The pain, however, is unevenly distributed. Some brands and segments are navigating the downturn better than others – and at least one price bracket appears almost immune. Handelsblatt reports “no consumer restraint” for bikes in the high-end sector, underscoring that performance products can still drive spending even in cautious times. For many dealers, this split defines the day: value seekers compare discounts and financing, while high-end buyers ask for race-level specs, limited builds, and immediate availability.
There have also been glimmers of a turn. In the first quarter of 2025, ZIV reported end-customer sales up nearly 11% year-on-year to 885,000 units (385,000 bikes and 500,000 e-bikes). But the association warned that early-season numbers can mislead and noted that April and May did not keep the momentum, leaving the spring outlook only slightly positive at the time. By January 2026, the verdict for the German bicycle market is blunt again: the hoped-for turnaround did not arrive and liquidity remains tight for some companies.
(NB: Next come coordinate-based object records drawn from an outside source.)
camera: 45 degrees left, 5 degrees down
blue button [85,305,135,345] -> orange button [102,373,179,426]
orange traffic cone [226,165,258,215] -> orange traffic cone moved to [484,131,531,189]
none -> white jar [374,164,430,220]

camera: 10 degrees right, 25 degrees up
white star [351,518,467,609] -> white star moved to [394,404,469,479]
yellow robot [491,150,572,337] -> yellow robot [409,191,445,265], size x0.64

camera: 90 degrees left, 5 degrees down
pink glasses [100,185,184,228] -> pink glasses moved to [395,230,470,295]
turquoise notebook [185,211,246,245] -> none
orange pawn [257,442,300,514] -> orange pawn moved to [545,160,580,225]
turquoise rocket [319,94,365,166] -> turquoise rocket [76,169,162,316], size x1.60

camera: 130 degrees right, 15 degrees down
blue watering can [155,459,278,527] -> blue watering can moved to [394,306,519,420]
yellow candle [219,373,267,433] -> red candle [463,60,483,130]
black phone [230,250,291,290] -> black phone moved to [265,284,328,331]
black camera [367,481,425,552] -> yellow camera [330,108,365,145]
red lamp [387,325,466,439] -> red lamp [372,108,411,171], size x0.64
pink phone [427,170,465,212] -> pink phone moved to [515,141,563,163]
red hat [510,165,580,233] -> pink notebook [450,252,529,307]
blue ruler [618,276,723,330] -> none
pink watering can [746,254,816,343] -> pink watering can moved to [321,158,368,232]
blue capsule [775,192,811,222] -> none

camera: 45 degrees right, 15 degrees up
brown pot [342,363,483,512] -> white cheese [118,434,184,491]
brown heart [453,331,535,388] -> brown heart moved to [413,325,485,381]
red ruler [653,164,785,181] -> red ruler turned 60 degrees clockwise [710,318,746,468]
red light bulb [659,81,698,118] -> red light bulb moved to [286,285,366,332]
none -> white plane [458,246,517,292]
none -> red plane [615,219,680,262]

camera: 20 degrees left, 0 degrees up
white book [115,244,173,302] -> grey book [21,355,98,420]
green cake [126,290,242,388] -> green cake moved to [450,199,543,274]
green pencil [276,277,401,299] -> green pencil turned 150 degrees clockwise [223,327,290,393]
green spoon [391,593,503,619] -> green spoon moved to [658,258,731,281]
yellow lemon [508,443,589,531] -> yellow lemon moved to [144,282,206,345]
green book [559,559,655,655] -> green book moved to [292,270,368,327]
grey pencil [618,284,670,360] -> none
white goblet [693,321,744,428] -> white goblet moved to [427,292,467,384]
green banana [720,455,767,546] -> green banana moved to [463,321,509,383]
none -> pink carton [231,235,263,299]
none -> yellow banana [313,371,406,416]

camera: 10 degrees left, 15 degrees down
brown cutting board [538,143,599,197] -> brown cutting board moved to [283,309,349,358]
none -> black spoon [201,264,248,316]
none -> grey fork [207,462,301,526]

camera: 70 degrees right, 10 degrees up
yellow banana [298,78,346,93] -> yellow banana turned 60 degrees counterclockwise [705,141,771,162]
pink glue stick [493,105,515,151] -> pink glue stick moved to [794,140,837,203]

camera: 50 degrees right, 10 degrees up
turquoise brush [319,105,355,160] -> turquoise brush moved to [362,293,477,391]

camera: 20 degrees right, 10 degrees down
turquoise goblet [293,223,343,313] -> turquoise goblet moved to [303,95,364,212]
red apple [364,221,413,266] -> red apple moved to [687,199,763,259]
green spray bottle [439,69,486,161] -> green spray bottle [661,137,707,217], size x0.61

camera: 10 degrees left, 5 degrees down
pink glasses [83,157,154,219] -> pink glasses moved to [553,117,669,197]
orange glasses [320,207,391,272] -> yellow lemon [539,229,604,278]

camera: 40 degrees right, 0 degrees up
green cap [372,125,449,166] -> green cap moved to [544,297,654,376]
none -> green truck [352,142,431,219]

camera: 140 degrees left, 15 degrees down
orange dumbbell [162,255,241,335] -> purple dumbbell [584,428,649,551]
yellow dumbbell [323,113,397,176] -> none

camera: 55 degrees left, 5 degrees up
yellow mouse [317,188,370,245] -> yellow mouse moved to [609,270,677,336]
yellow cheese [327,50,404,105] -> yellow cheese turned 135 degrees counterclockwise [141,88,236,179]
For exhibitors and buyers, the implication is a shift from “growth stories” to “durability stories.” The most convincing pitches now centre on leaner assortments, better forecasting, and clearer value propositions—plus a bigger emphasis on aftersales. With Germany’s installed base of bikes and e-bikes continuing to expand, workshops, spare parts and service plans are becoming the most dependable revenue lines.